La etiqueta estaba borrosa, y no podía leer exactamente qué eran, pero el
envase me recordaba a las genéricas de ibuprofeno que mi madre me proporcionaba
en su casa, las escasas veces que iba de visita.
- De perdidos al río – me dije, y me tomé dos con un vaso
de agua.
Después, con paso cansado me dirigí a mi habitación y,
sin siquiera llegar a desvestirme, me tumbé en mi cama y me quedé dormido al
instante.
Cuando desperté todo estaba oscuro y en silencio. Me
sobresalté. No estaba seguro si había puesto la alarma en mi teléfono móvil
para poder levantarme de madrugada y no perder mi taxi. Busqué en la mesilla,
en mi bolsillo… nada. No tenía conmigo el móvil. Sospeché que me lo había
dejado en la cocina. Al menos, la cabeza ya no me dolía.
Supuse que mis amigos y los niños ya habrían vuelto y
dormían, así que con cuidado de no despertarles salí de la habitación. Excepto
por la vela que Maruja había dejado prendida en el altar de muertos, no había
ninguna luz que me orientara. Avancé con cuidado y casi a tientas hasta la
cocina. Palpé por la encimera, buscando el móvil. Suspiré aliviado al
encontrarlo.
- ¿Dónde está el tequila en esta casa, carajo? – dijo repentinamente
una voz desconocida a mi espalda.
Tenía el móvil en mi mano, y el leve resplandor de la
pantalla me dejó entrever a un hombre mayor, pálido y arrugado.

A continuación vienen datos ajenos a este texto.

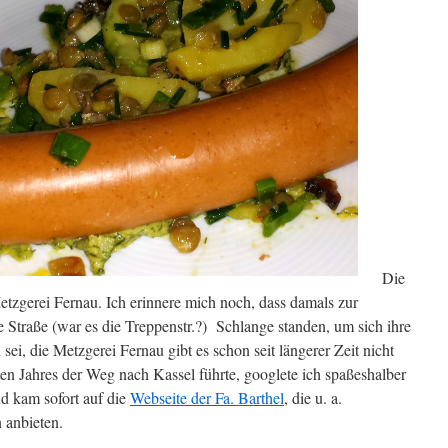
Die
tzgerei Fernau. Ich erinnere mich noch, dass damals zur
e Straße (war es die Treppenstr.?) Schlange standen, um sich ihre
i, die Metzgerei Fernau gibt es schon seit längerer Zeit nicht
ten Jahres der Weg nach Kassel führte, googlete ich spaßeshalber
 kam sofort auf die
Webseite der Fa. Barthel
, die u. a.
 anbieten.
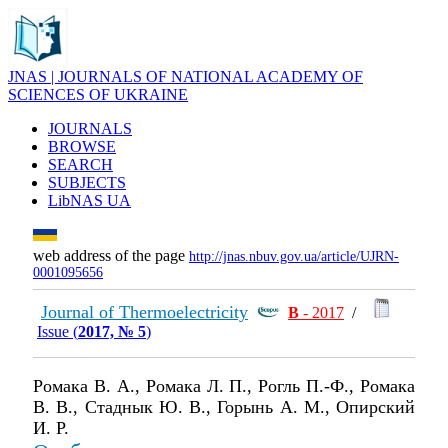
JNAS | JOURNALS OF NATIONAL ACADEMY OF
SCIENCES OF UKRAINE
JOURNALS
BROWSE
SEARCH
SUBJECTS
LibNAS UA
web address of the page
http://jnas.nbuv.gov.ua/article/UJRN-
0001095656
Journal of Thermoelectricity
В
- 2017
/
Issue (
2017, № 5
)
Ромака В. А., Ромака Л. П., Рогль П.-Ф., Ромака
В. В., Стаднык Ю. В., Горынь А. М., Опирский
И. Р.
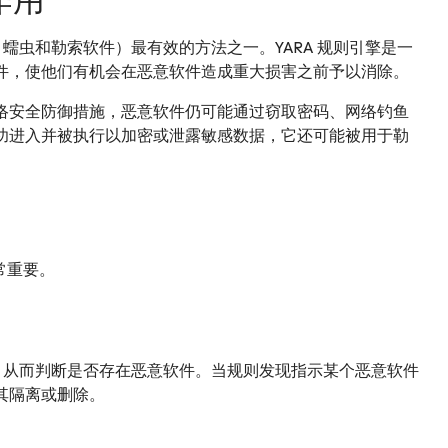
作用
、蠕虫和勒索软件）最有效的方法之一。YARA 规则引擎是一
件，使他们有机会在恶意软件造成重大损害之前予以消除。
络安全防御措施，恶意软件仍可能通过窃取密码、网络钓鱼
功进入并被执行以加密或泄露敏感数据，它还可能被用于勒
常重要。
式，从而判断是否存在恶意软件。当规则发现指示某个恶意软件
其隔离或删除。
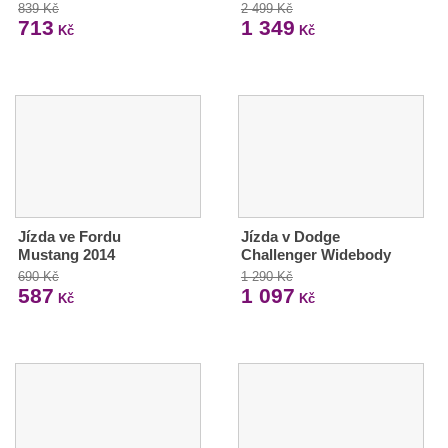
839 Kč
2 499 Kč
713
1 349
Kč
Kč
Jízda ve Fordu
Jízda v Dodge
Mustang 2014
Challenger Widebody
690 Kč
1 290 Kč
587
1 097
Kč
Kč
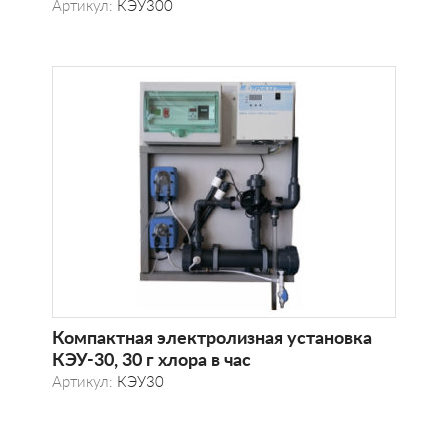
Артикул:
КЭУ300
Компактная электролизная установка
КЭУ-30, 30 г хлора в час
Артикул:
КЭУ30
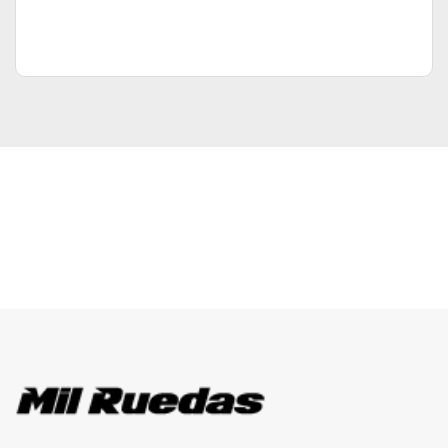
Brands Carousel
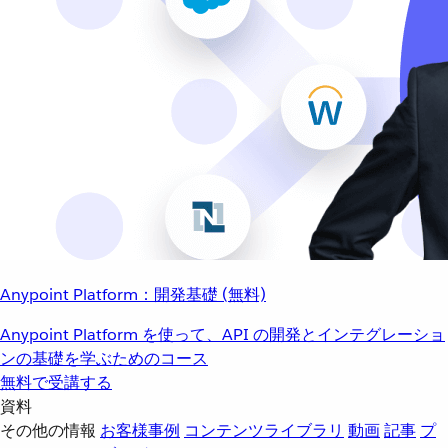
Anypoint Platform：開発基礎 (無料)
Anypoint Platform を使って、API の開発とインテグレーショ
ンの基礎を学ぶためのコース
無料で受講する
資料
その他の情報
お客様事例
コンテンツライブラリ
動画
記事
プ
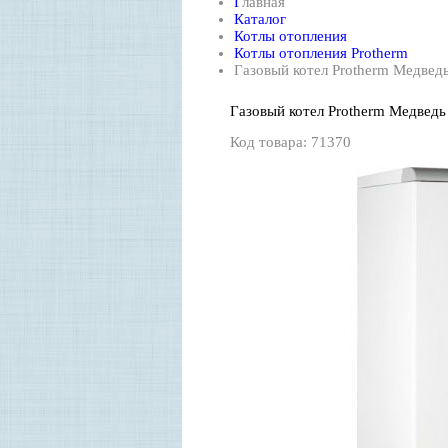
Г
лавная
Каталог
Котлы отопления
Котлы отопления Protherm
Газовый котел Protherm Медвед
Газовый котел Protherm Медведь
Код товара:
71370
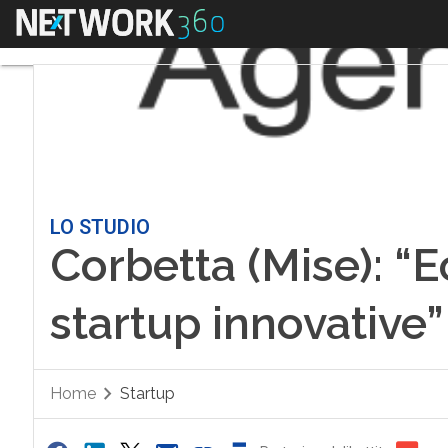
Menu
LO STUDIO
Corbetta (Mise): “Ec
startup innovative”
Home
Startup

- Ah, aquí está. Tomemos una copa, pinche compadre – me dijo,
sirviéndome de una botella en el mismo vaso que había utilizado yo para tomarme
las pastillas, y me rodeó, amigable, con un brazo tan gélido que me estremecí.

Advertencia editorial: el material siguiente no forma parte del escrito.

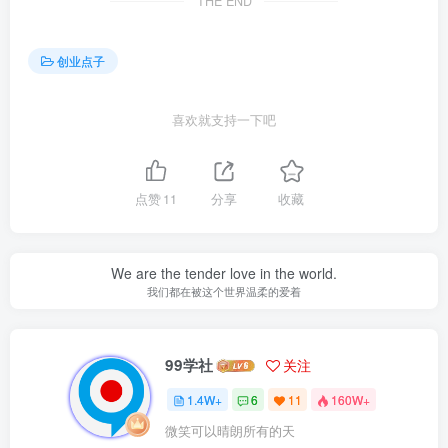
THE END
创业点子
喜欢就支持一下吧
点赞
11
分享
收藏
We are the tender love in the world.
我们都在被这个世界温柔的爱着
99学社
关注
1.4W+
6
11
160W+
微笑可以晴朗所有的天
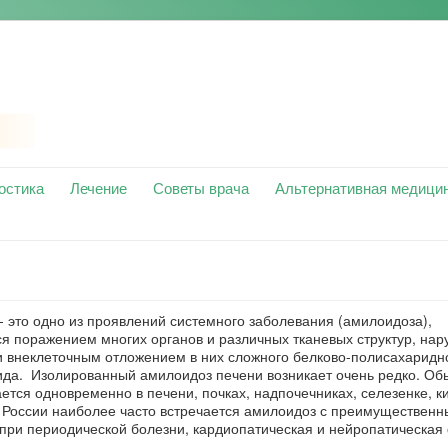
остика
Лечение
Советы врача
Альтернативная медици
- это одно из проявлений системного заболевания (амилоидоза),
я поражением многих органов и различных тканевых структур, на
и внеклеточным отложением в них сложного белково-полисахаридн
ида. Изолированный амилоидоз печени возникает очень редко. Об
тся одновременно в печени, почках, надпочечниках, селезенке, к
 В России наиболее часто встречается амилоидоз с преимуществен
при периодической болезни, кардиопатическая и нейропатическа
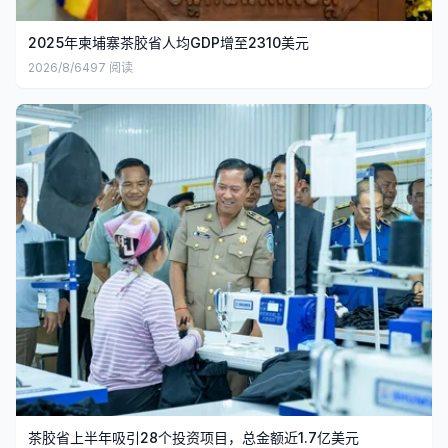
2025年柬埔寨茶胶省人均GDP增至2310美元
2026/8/6
497
阅读
茶胶省上半年吸引28个投资项目，总金额近1.7亿美元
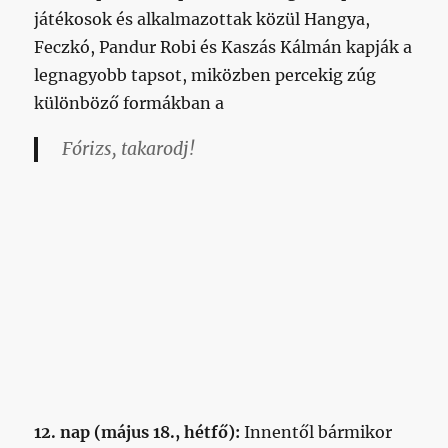
játékosok és alkalmazottak közül Hangya,
Feczkó, Pandur Robi és Kaszás Kálmán kapják a
legnagyobb tapsot, miközben percekig zúg
különböző formákban a
Fórizs, takarodj!
12. nap (május 18., hétfő):
Innentől bármikor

Asustado, no supe resistirme. Cogí el vaso que me tendía y
me bebí su contenido del tirón. El alcohol me quemó la garganta, pero me
proporcionó algo de aplomo.
- Ven siéntate conmigo, frente a la ofrenda. Hoy es un
día de celebración – me dijo, arrastrándome con una mano helada hasta el sofá
que se encontraba mirando al altar de Maruja. Descubrí, para mi horror, que la
foto de su padre ya no estaba allí.
Prácticamente me desvanecí frente al sofá. La oscuridad se
hizo aún mayor a mi alrededor, y ya no sentí nada.
Una hora más tarde, mis amigos volvieron a casa y me
encontraron tumbado en el sofá. Alguien había entrado en la casa y la había
desvalijado. Se habían llevado casi todo. Eso incluía mi maleta y hasta la foto
del padre de Maruja.
- Pero vamos a ver, ¿es que no viste nada? – me preguntó
Jorge enfurecido. Nunca me atreví a decirle la verdad.